Task prompt:
Type out every line of the material word for word, keeping the original line breaks and spelling.

Segment Start: Extracted data

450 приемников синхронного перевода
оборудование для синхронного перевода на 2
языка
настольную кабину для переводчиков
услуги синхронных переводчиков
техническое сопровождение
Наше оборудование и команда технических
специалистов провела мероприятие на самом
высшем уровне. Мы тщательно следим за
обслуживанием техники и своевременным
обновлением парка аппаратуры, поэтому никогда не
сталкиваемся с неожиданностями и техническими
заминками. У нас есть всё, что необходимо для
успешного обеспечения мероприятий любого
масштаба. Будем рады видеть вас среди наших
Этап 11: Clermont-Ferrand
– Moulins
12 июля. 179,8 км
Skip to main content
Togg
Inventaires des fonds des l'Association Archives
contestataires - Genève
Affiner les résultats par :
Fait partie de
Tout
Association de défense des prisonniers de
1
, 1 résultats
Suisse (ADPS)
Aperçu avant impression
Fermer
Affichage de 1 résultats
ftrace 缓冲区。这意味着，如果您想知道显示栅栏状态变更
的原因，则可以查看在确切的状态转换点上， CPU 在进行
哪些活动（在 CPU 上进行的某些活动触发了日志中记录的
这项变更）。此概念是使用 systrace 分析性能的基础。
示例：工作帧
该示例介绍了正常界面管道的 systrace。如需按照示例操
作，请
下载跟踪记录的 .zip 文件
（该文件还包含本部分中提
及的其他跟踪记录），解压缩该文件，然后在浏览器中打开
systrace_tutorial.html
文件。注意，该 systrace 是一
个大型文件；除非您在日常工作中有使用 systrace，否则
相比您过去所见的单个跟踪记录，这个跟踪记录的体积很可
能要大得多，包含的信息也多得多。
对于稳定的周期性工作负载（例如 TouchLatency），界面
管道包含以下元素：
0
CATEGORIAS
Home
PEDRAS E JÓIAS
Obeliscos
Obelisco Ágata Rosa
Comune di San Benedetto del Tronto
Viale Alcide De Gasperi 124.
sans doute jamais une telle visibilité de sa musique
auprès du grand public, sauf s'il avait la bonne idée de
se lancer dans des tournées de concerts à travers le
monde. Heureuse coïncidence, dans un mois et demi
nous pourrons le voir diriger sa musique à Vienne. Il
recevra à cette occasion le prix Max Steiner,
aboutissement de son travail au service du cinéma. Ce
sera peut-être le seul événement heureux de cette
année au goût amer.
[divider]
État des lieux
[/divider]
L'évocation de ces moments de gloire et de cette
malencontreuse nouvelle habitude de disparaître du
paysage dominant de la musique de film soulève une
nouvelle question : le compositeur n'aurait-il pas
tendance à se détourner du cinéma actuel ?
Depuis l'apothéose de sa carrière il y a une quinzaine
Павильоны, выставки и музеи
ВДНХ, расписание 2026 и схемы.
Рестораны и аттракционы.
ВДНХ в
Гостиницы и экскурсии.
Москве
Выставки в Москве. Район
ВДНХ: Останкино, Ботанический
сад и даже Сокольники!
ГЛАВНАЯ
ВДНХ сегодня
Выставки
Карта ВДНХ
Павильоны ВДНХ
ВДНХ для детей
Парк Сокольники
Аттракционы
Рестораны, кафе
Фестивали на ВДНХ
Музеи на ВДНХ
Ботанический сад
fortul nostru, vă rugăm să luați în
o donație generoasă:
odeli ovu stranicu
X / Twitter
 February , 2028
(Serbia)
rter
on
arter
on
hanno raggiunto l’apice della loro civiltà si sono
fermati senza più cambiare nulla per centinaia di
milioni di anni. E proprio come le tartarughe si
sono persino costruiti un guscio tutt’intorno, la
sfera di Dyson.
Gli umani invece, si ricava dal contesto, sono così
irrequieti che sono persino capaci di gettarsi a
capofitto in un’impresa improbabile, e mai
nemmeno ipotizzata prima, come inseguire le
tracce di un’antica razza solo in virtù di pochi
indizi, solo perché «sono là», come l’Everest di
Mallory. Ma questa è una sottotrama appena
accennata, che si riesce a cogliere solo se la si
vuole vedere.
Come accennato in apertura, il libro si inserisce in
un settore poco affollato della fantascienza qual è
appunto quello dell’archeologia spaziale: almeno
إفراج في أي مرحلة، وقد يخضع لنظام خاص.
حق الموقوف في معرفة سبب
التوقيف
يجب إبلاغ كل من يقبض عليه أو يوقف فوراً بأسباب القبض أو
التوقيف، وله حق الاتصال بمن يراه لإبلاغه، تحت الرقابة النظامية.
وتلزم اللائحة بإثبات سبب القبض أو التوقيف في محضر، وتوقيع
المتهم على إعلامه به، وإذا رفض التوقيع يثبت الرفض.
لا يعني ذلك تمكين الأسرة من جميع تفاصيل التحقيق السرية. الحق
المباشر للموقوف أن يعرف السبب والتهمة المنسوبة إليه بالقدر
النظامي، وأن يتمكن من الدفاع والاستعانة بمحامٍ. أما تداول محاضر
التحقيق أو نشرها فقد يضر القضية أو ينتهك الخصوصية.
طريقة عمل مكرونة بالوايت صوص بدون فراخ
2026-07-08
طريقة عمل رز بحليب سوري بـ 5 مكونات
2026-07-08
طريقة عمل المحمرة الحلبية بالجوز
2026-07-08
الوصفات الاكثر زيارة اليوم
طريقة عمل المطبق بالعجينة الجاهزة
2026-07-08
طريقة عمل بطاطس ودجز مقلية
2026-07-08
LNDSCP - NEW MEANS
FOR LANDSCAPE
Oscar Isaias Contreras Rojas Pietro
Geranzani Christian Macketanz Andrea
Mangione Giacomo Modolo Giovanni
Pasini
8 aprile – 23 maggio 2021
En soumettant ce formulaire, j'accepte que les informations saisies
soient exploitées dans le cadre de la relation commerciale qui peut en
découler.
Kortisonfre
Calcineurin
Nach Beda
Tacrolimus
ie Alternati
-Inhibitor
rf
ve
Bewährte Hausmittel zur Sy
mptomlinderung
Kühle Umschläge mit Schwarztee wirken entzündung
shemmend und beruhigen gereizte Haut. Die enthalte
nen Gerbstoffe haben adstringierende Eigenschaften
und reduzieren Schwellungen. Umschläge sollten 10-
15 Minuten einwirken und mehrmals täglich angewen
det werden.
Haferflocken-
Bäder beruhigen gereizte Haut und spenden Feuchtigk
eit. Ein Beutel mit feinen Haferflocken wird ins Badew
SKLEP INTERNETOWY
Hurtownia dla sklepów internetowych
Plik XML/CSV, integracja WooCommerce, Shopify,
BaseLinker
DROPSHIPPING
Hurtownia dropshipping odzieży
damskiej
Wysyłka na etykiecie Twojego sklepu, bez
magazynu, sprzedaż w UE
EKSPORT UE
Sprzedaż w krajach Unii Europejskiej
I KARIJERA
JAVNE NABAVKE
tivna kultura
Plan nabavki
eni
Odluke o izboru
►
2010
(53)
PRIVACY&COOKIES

Segment End: Extracted data

Reply to the task:
450 приемников синхронного перевода
оборудование для синхронного перевода на 2
языка
настольную кабину для переводчиков
услуги синхронных переводчиков
техническое сопровождение
Наше оборудование и команда технических
специалистов провела мероприятие на самом
высшем уровне. Мы тщательно следим за
обслуживанием техники и своевременным
обновлением парка аппаратуры, поэтому никогда не
сталкиваемся с неожиданностями и техническими
заминками. У нас есть всё, что необходимо для
успешного обеспечения мероприятий любого
масштаба. Будем рады видеть вас среди наших
Этап 11: Clermont-Ferrand
– Moulins
12 июля. 179,8 км
Skip to main content
Togg
Inventaires des fonds des l'Association Archives
contestataires - Genève
Affiner les résultats par :
Fait partie de
Tout
Association de défense des prisonniers de
1
, 1 résultats
Suisse (ADPS)
Aperçu avant impression
Fermer
Affichage de 1 résultats
ftrace 缓冲区。这意味着，如果您想知道显示栅栏状态变更
的原因，则可以查看在确切的状态转换点上， CPU 在进行
哪些活动（在 CPU 上进行的某些活动触发了日志中记录的
这项变更）。此概念是使用 systrace 分析性能的基础。
示例：工作帧
该示例介绍了正常界面管道的 systrace。如需按照示例操
作，请
下载跟踪记录的 .zip 文件
（该文件还包含本部分中提
及的其他跟踪记录），解压缩该文件，然后在浏览器中打开
systrace_tutorial.html
文件。注意，该 systrace 是一
个大型文件；除非您在日常工作中有使用 systrace，否则
相比您过去所见的单个跟踪记录，这个跟踪记录的体积很可
能要大得多，包含的信息也多得多。
对于稳定的周期性工作负载（例如 TouchLatency），界面
管道包含以下元素：
0
CATEGORIAS
Home
PEDRAS E JÓIAS
Obeliscos
Obelisco Ágata Rosa
Comune di San Benedetto del Tronto
Viale Alcide De Gasperi 124.
sans doute jamais une telle visibilité de sa musique
auprès du grand public, sauf s'il avait la bonne idée de
se lancer dans des tournées de concerts à travers le
monde. Heureuse coïncidence, dans un mois et demi
nous pourrons le voir diriger sa musique à Vienne. Il
recevra à cette occasion le prix Max Steiner,
aboutissement de son travail au service du cinéma. Ce
sera peut-être le seul événement heureux de cette
année au goût amer.
[divider]
État des lieux
[/divider]
L'évocation de ces moments de gloire et de cette
malencontreuse nouvelle habitude de disparaître du
paysage dominant de la musique de film soulève une
nouvelle question : le compositeur n'aurait-il pas
tendance à se détourner du cinéma actuel ?
Depuis l'apothéose de sa carrière il y a une quinzaine
Павильоны, выставки и музеи
ВДНХ, расписание 2026 и схемы.
Рестораны и аттракционы.
ВДНХ в
Гостиницы и экскурсии.
Москве
Выставки в Москве. Район
ВДНХ: Останкино, Ботанический
сад и даже Сокольники!
ГЛАВНАЯ
ВДНХ сегодня
Выставки
Карта ВДНХ
Павильоны ВДНХ
ВДНХ для детей
Парк Сокольники
Аттракционы
Рестораны, кафе
Фестивали на ВДНХ
Музеи на ВДНХ
Ботанический сад
fortul nostru, vă rugăm să luați în
o donație generoasă:
odeli ovu stranicu
X / Twitter
 February , 2028
(Serbia)
rter
on
arter
on
hanno raggiunto l’apice della loro civiltà si sono
fermati senza più cambiare nulla per centinaia di
milioni di anni. E proprio come le tartarughe si
sono persino costruiti un guscio tutt’intorno, la
sfera di Dyson.
Gli umani invece, si ricava dal contesto, sono così
irrequieti che sono persino capaci di gettarsi a
capofitto in un’impresa improbabile, e mai
nemmeno ipotizzata prima, come inseguire le
tracce di un’antica razza solo in virtù di pochi
indizi, solo perché «sono là», come l’Everest di
Mallory. Ma questa è una sottotrama appena
accennata, che si riesce a cogliere solo se la si
vuole vedere.
Come accennato in apertura, il libro si inserisce in
un settore poco affollato della fantascienza qual è
appunto quello dell’archeologia spaziale: almeno
إفراج في أي مرحلة، وقد يخضع لنظام خاص.
حق الموقوف في معرفة سبب
التوقيف
يجب إبلاغ كل من يقبض عليه أو يوقف فوراً بأسباب القبض أو
التوقيف، وله حق الاتصال بمن يراه لإبلاغه، تحت الرقابة النظامية.
وتلزم اللائحة بإثبات سبب القبض أو التوقيف في محضر، وتوقيع
المتهم على إعلامه به، وإذا رفض التوقيع يثبت الرفض.
لا يعني ذلك تمكين الأسرة من جميع تفاصيل التحقيق السرية. الحق
المباشر للموقوف أن يعرف السبب والتهمة المنسوبة إليه بالقدر
النظامي، وأن يتمكن من الدفاع والاستعانة بمحامٍ. أما تداول محاضر
التحقيق أو نشرها فقد يضر القضية أو ينتهك الخصوصية.
طريقة عمل مكرونة بالوايت صوص بدون فراخ
2026-07-08
طريقة عمل رز بحليب سوري بـ 5 مكونات
2026-07-08
طريقة عمل المحمرة الحلبية بالجوز
2026-07-08
الوصفات الاكثر زيارة اليوم
طريقة عمل المطبق بالعجينة الجاهزة
2026-07-08
طريقة عمل بطاطس ودجز مقلية
2026-07-08
LNDSCP - NEW MEANS
FOR LANDSCAPE
Oscar Isaias Contreras Rojas Pietro
Geranzani Christian Macketanz Andrea
Mangione Giacomo Modolo Giovanni
Pasini
8 aprile – 23 maggio 2021
En soumettant ce formulaire, j'accepte que les informations saisies
soient exploitées dans le cadre de la relation commerciale qui peut en
découler.
Kortisonfre
Calcineurin
Nach Beda
Tacrolimus
ie Alternati
-Inhibitor
rf
ve
Bewährte Hausmittel zur Sy
mptomlinderung
Kühle Umschläge mit Schwarztee wirken entzündung
shemmend und beruhigen gereizte Haut. Die enthalte
nen Gerbstoffe haben adstringierende Eigenschaften
und reduzieren Schwellungen. Umschläge sollten 10-
15 Minuten einwirken und mehrmals täglich angewen
det werden.
Haferflocken-
Bäder beruhigen gereizte Haut und spenden Feuchtigk
eit. Ein Beutel mit feinen Haferflocken wird ins Badew
SKLEP INTERNETOWY
Hurtownia dla sklepów internetowych
Plik XML/CSV, integracja WooCommerce, Shopify,
BaseLinker
DROPSHIPPING
Hurtownia dropshipping odzieży
damskiej
Wysyłka na etykiecie Twojego sklepu, bez
magazynu, sprzedaż w UE
EKSPORT UE
Sprzedaż w krajach Unii Europejskiej
I KARIJERA
JAVNE NABAVKE
tivna kultura
Plan nabavki
eni
Odluke o izboru
►
2010
(53)
PRIVACY&COOKIES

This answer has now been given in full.